Trump diz que essas tarifas são necessárias para corrigir desequilíbrios comerciais e reavivar a indústria dos EUA, acreditando que elas trarão empregos de volta ao incentivar as empresas a produzirem internamente.

No entanto, a realocação não é prática para produtos vinculados a uma única região. As videiras de champanhe, por exemplo, crescem apenas em seu terroir de origem.

"Este trabalho é feito aqui", disse Hugo Drappier. "Não temos a opção de realocar as videiras de champanhe."

Ele disse que alguns pedidos dos EUA estão suspensos porque a perspectiva tarifária não é clara, mas está cautelosamente esperançoso de que as negociações possam garantir uma isenção para seu setor, e ele prefere 15% aos 30% que já foram ameaçados.

A Corania, uma pequena casa de fragrâncias familiar nos arredores de Marselha, enfrenta desafios semelhantes.
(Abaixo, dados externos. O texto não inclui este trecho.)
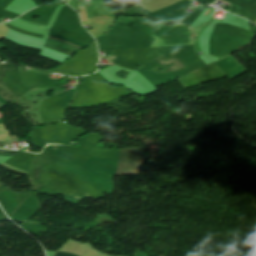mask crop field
<instances>
[{
    "mask_svg": "<svg viewBox=\"0 0 256 256\" xmlns=\"http://www.w3.org/2000/svg\"><path fill=\"white\" fill-rule=\"evenodd\" d=\"M47 40H49V41H53V42H57V43H61V44H64V45H66V46H69V47H71V48H74V49H76V50H78L79 48H77V47H74V46H72V45H69V44H67V43H65V42H62V41H58V40H56V39H51V38H48ZM44 47H46V48H50V49H54V50H57V51H59V52H62V53H64V54H67V55H69V56H71V54H72V52H70V51H67V50H64V49H62V48H58V47H54V46H50V45H46L45 44V46Z\"/></svg>",
    "mask_w": 256,
    "mask_h": 256,
    "instance_id": "ac0d7876",
    "label": "crop field"
},
{
    "mask_svg": "<svg viewBox=\"0 0 256 256\" xmlns=\"http://www.w3.org/2000/svg\"><path fill=\"white\" fill-rule=\"evenodd\" d=\"M54 256H76V255H71V254H65V253L56 252V254H55Z\"/></svg>",
    "mask_w": 256,
    "mask_h": 256,
    "instance_id": "412701ff",
    "label": "crop field"
},
{
    "mask_svg": "<svg viewBox=\"0 0 256 256\" xmlns=\"http://www.w3.org/2000/svg\"><path fill=\"white\" fill-rule=\"evenodd\" d=\"M143 157H147V156L145 155L143 147H139V148L120 150L118 160L143 158Z\"/></svg>",
    "mask_w": 256,
    "mask_h": 256,
    "instance_id": "8a807250",
    "label": "crop field"
},
{
    "mask_svg": "<svg viewBox=\"0 0 256 256\" xmlns=\"http://www.w3.org/2000/svg\"><path fill=\"white\" fill-rule=\"evenodd\" d=\"M116 57H117V56L115 55V56H114V59H116Z\"/></svg>",
    "mask_w": 256,
    "mask_h": 256,
    "instance_id": "dd49c442",
    "label": "crop field"
},
{
    "mask_svg": "<svg viewBox=\"0 0 256 256\" xmlns=\"http://www.w3.org/2000/svg\"><path fill=\"white\" fill-rule=\"evenodd\" d=\"M209 9L207 10L206 14L208 13Z\"/></svg>",
    "mask_w": 256,
    "mask_h": 256,
    "instance_id": "e52e79f7",
    "label": "crop field"
},
{
    "mask_svg": "<svg viewBox=\"0 0 256 256\" xmlns=\"http://www.w3.org/2000/svg\"><path fill=\"white\" fill-rule=\"evenodd\" d=\"M1 106H4V105L0 102V107H1Z\"/></svg>",
    "mask_w": 256,
    "mask_h": 256,
    "instance_id": "f4fd0767",
    "label": "crop field"
},
{
    "mask_svg": "<svg viewBox=\"0 0 256 256\" xmlns=\"http://www.w3.org/2000/svg\"><path fill=\"white\" fill-rule=\"evenodd\" d=\"M0 95H1L3 98H5L7 101H9V100L12 99L8 94H6V93L2 90V88H0Z\"/></svg>",
    "mask_w": 256,
    "mask_h": 256,
    "instance_id": "34b2d1b8",
    "label": "crop field"
}]
</instances>
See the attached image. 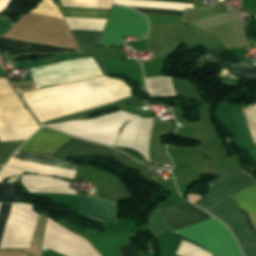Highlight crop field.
<instances>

Laurent Cohen, o CEO, estimou que cerca de 25% de sua receita vem dos Estados Unidos. Com os níveis tarifários agora defi, ele está explorando novas regiões e elaborando planos para preservar sua presença nos EUA.

Ele admitiu que as margens de lucro provavelmente diminuirão e que os consumidores americanos poderão enfrentar preços mais altos. "Eu elogio o fato de não estarmos mais em um estado de incerteza", disse ele.

“Mas com 15% de imposto alfandegário sobre nossos perfumes acessíveis, agora teremos que mostrar imensa engenhosidade para continuar no mercado dos EUA.”

Enquanto isso, os futuros europeus sugerem um começo fraco, com o FTSE 100 de Londres previsto para abrir com queda de cerca de 0,2%, o CAC 40 da França estável, o DAX da Alemanha com queda de cerca de 0,6% e o FTSE MIB da Itália com queda de 0,1%.

O Stoxx Europe 600 e o Euro Stoxx 50 estão prestes a abrir em baixa de 0,3% e 0,5%, respectivamente.